Ever since the companies are required to expense employee stock options, more companies started to grant the employees Restricted Stock Units (RSUs) instead of stock options. The first batch of RSUs I received will vest shortly. Unlike non-qualified stock options which are taxed at the time of option exercise, RSUs are taxed at the time of vesting. Our stock plan administrator has asked me to choose how I want to pay for the tax withholding when my RSUs vest. I have 3 choices:
1. Same Day Sale. This is the simplest. On the vesting date, I sell everything. After subtracting for tax withholding, I end up with net cash.
2. Sell to Cover. If I choose this option, they will sell just enough shares to cover the tax withholding. I keep the remaining shares and I can sell them myself whenever I want to.
3. Cash Transfer. For this option I will have to come up with cash myself to cover the tax. After that I have all the shares and I can sell them whenever I want to.
Which should I choose? Let’s use an example and see the math.
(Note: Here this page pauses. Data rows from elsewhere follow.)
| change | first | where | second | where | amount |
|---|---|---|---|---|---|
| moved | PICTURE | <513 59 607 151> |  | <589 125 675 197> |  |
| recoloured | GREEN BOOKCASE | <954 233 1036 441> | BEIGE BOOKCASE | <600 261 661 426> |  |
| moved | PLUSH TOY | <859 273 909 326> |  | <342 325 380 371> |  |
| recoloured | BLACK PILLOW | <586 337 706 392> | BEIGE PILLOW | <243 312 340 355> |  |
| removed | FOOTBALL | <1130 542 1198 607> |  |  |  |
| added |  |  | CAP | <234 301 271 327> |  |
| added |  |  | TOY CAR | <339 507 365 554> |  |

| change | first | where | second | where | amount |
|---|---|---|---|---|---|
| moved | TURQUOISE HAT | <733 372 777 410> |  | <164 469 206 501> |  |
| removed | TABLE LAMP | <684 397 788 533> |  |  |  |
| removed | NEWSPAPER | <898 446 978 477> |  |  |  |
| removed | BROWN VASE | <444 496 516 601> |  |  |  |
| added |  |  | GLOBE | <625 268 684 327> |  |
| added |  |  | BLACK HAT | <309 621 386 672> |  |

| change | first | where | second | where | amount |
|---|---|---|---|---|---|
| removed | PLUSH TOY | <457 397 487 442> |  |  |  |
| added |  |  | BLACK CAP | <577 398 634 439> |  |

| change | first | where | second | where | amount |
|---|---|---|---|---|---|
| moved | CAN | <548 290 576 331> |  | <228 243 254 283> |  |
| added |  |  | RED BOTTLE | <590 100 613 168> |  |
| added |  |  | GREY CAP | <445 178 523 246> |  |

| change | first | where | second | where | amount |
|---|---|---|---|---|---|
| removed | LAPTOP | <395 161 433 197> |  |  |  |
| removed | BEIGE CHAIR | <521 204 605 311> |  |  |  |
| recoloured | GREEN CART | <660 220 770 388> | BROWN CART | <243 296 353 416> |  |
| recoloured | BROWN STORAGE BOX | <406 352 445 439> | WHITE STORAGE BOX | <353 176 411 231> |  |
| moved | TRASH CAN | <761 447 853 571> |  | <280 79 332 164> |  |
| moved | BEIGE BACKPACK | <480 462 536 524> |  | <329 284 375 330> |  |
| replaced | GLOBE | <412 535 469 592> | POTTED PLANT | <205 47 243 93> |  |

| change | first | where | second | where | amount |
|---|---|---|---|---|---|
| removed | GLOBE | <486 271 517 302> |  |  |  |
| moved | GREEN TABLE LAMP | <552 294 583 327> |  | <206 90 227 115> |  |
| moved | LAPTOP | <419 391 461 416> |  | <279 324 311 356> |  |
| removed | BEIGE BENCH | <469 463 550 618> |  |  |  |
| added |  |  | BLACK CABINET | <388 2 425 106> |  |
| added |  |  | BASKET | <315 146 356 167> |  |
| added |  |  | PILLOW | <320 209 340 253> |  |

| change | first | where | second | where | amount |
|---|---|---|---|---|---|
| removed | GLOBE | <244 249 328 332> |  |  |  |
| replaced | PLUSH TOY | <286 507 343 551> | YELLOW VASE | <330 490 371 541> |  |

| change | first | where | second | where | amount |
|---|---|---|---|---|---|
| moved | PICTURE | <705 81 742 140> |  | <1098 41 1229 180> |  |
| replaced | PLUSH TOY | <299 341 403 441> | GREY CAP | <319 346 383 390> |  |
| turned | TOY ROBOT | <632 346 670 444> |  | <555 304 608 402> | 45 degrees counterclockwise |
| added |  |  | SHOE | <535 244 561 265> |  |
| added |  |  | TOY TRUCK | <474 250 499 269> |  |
Suppose I will have 100 shares vested; the price on the vesting date is $50; and the tax withholding is 40%.
1. Same Day Sale. I will have $50 * 100 * (1 – 40%) = $3,000.
2. Sell to Cover. I will have 100 * (1 – 40%) = 60 shares and no cash.
3. Cash Transfer. I will be out $50 * 100 * 40% = $2,000 cash but I will keep 100 shares.
Option (2) Sell to Cover is equivalent to doing Option (1) Same Day Sale and immediately buying 60 shares with cash on the open market.
Option (3) Cash Transfer is equivalent to doing Option (1) Same Day Sale and immediately adding $2,000 from my own pocket and then buying 100 shares.
If I find my employer’s stock attractive, I can buy it at any time for however many shares I want. I don’t have to buy it on the RSU vesting date or buy those exact number of shares. So there is no advantage whatsoever for them to do it for me. This is a no-brainer. I chose Same Day Sale.